Poor old Davies was giving a shoeing worthy of an Englishman at the bottom of a ruck in Cardiff. Which is where Martin Johnson would have probably preferred to have been for much of Saturday afternoon. Davies' appetite for watching sport on TV this weekend may have been as slight as Marie Antoinette's for a slice of Black Forest gateau after the revolution, and that is a shame as it would have given him the chance to see someone set for an even bigger kicking.

Poor old Johnson. After an hour at Twickenham a camera picked out the glowering giant. On the field England, dressed in a purple outfit that would not have looked out of place at a Viennese ball, were making an absolute balls-up of playing Argentina and, seemingly, Johnson's coaching career.

"We have to talk about this man," said Stuart Barnes menacingly. Although the clubbable Barnes, despite being one of the best pundits about, can never sound overly menacing. Earlier a shot of England's soft-toy bulldog mascot (who gets to take it home at half-term? Does James Haskell snuggle up with it each night in Paris to remind him of home?) lying marooned on its back had led Barnes to say to his co-commentator Miles Harrison: "That'll be you after the cricket dinner tonight."

A few minutes later, and after another England move had foundered on their own inadequacies, Johnson filled our screens again. He shook his head, then leant forward and buried it in his huge hands. "You can understand that," said Barnes as he wiped the froth from his next pint off his top lip.

At that stage it looked as if the end of the road had loomed alarmingly into view for Johnson. "England just want something," Harrison said. The crowd mumbled discontent. And then Harrison earned the big man his break, sacrificing himself to the commentator's curse for the good of the nation. "This has not been a great game," he said, which on Sky translates as, 'What you're watching is utter tosh, if I was you I'd turn over'. About 15 seconds later England scored the decisive try.

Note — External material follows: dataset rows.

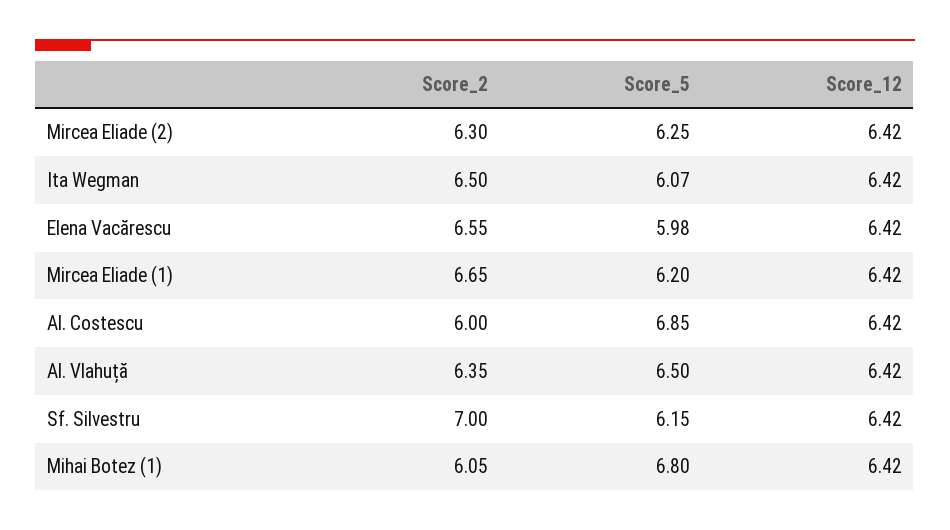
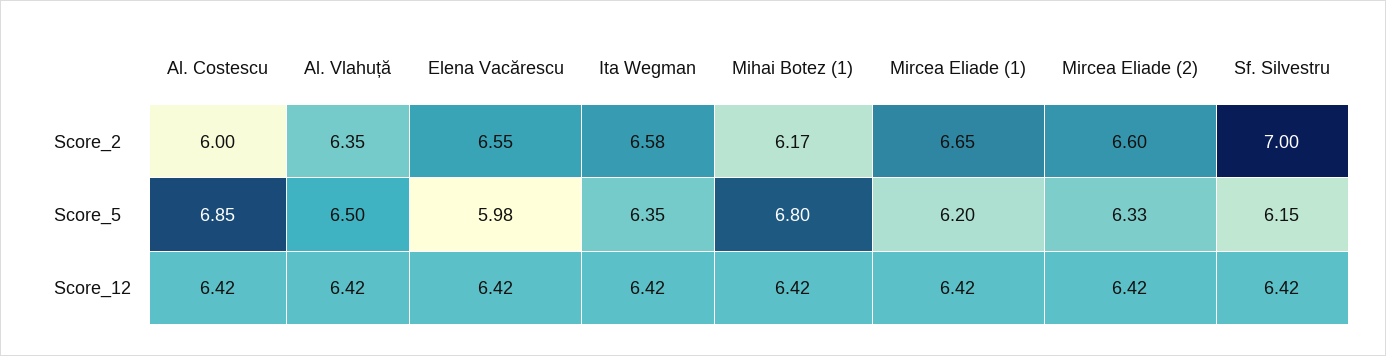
  {
    "Score_2": {
-     "Mircea Eliade (2)": 6.3,
+     "Mircea Eliade (2)": 6.6,
-     "Ita Wegman": 6.5,
+     "Ita Wegman": 6.58,
      "Elena Vacărescu": 6.55,
      "Mircea Eliade (1)": 6.65,
      "Al. Costescu": 6,
      "Al. Vlahuță": 6.35,
      "Sf. Silvestru": 7,
-     "Mihai Botez (1)": 6.05
+     "Mihai Botez (1)": 6.17
    },
    "Score_5": {
-     "Mircea Eliade (2)": 6.25,
+     "Mircea Eliade (2)": 6.33,
-     "Ita Wegman": 6.07,
+     "Ita Wegman": 6.35,
      "Elena Vacărescu": 5.98,
      "Mircea Eliade (1)": 6.2,
      "Al. Costescu": 6.85,
      "Al. Vlahuță": 6.5,
      "Sf. Silvestru": 6.15,
      "Mihai Botez (1)": 6.8
    },
    "Score_12": {
      "Mircea Eliade (2)": 6.42,
      "Ita Wegman": 6.42,
      "Elena Vacărescu": 6.42,
      "Mircea Eliade (1)": 6.42,
      "Al. Costescu": 6.42,
      "Al. Vlahuță": 6.42,
      "Sf. Silvestru": 6.42,
      "Mihai Botez (1)": 6.42
    }
  }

Up at Murrayfield, Andy Robinson, whose tenure as England coach was ended by defeat to Argentina, was making a winning start with Scotland. "A rose becoming a thistle," announced the commentator Andrew Cotter.

Back at Twickenham, Johnson looked like he had spent the afternoon chewing on thistles. And next up it's the All Blacks. Perhaps it's time to apply for listed building status before this national monument is brought tumbling down.